Keypoint text descriptions:
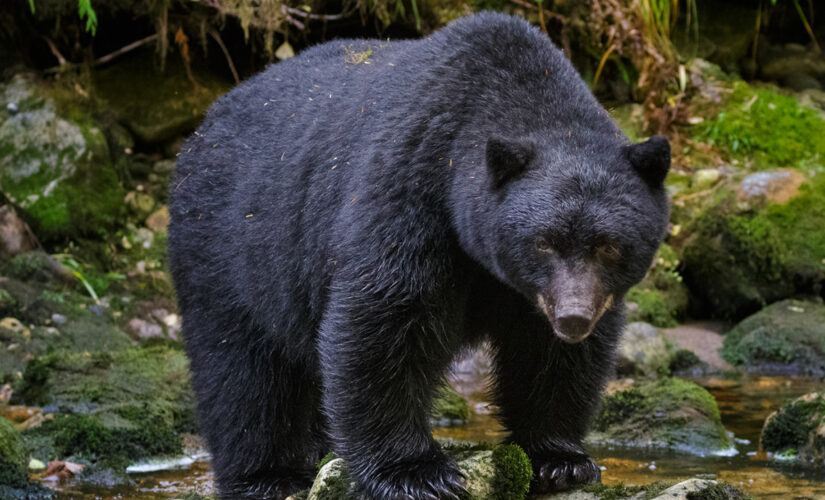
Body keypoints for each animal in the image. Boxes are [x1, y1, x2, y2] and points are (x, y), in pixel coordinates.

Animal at [166, 10, 668, 500]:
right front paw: (415, 472)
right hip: (230, 248)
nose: (573, 318)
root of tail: (204, 126)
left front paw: (559, 460)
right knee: (242, 371)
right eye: (544, 241)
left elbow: (549, 355)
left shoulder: (539, 293)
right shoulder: (411, 190)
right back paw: (267, 475)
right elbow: (385, 322)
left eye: (609, 245)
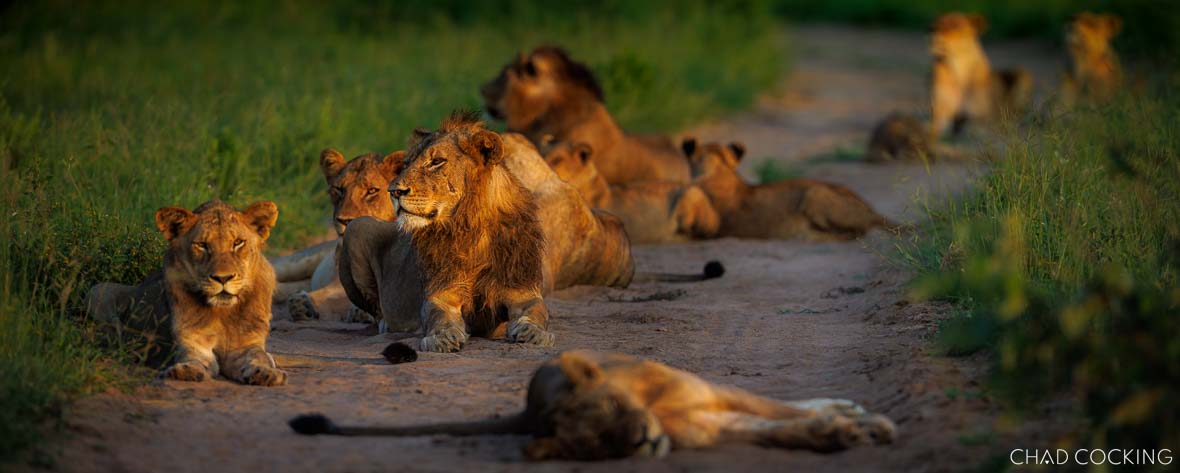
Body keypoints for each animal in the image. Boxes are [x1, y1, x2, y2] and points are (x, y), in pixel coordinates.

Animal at [85, 200, 287, 386]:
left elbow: (258, 356)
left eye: (238, 243)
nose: (223, 278)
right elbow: (194, 358)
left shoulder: (246, 345)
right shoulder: (194, 343)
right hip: (97, 291)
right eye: (202, 245)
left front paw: (266, 373)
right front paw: (185, 371)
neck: (223, 312)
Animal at [271, 149, 405, 323]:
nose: (345, 220)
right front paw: (303, 304)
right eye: (339, 189)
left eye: (372, 191)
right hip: (295, 262)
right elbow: (330, 296)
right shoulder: (338, 284)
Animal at [336, 112, 555, 352]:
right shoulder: (441, 293)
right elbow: (438, 316)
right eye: (407, 163)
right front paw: (442, 338)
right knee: (376, 311)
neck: (471, 226)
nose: (393, 191)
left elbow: (537, 311)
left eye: (436, 162)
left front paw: (533, 332)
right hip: (357, 226)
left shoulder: (522, 291)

* WHAT THE EXERCISE ASKS
Copy every line above in which the string "elbow" shows up.

* COMPLETED EXERCISE
left elbow: (549, 355)
right elbow: (385, 322)
left elbow: (258, 356)
right elbow: (194, 358)
right elbow: (330, 296)
right elbow: (438, 316)
left elbow: (537, 311)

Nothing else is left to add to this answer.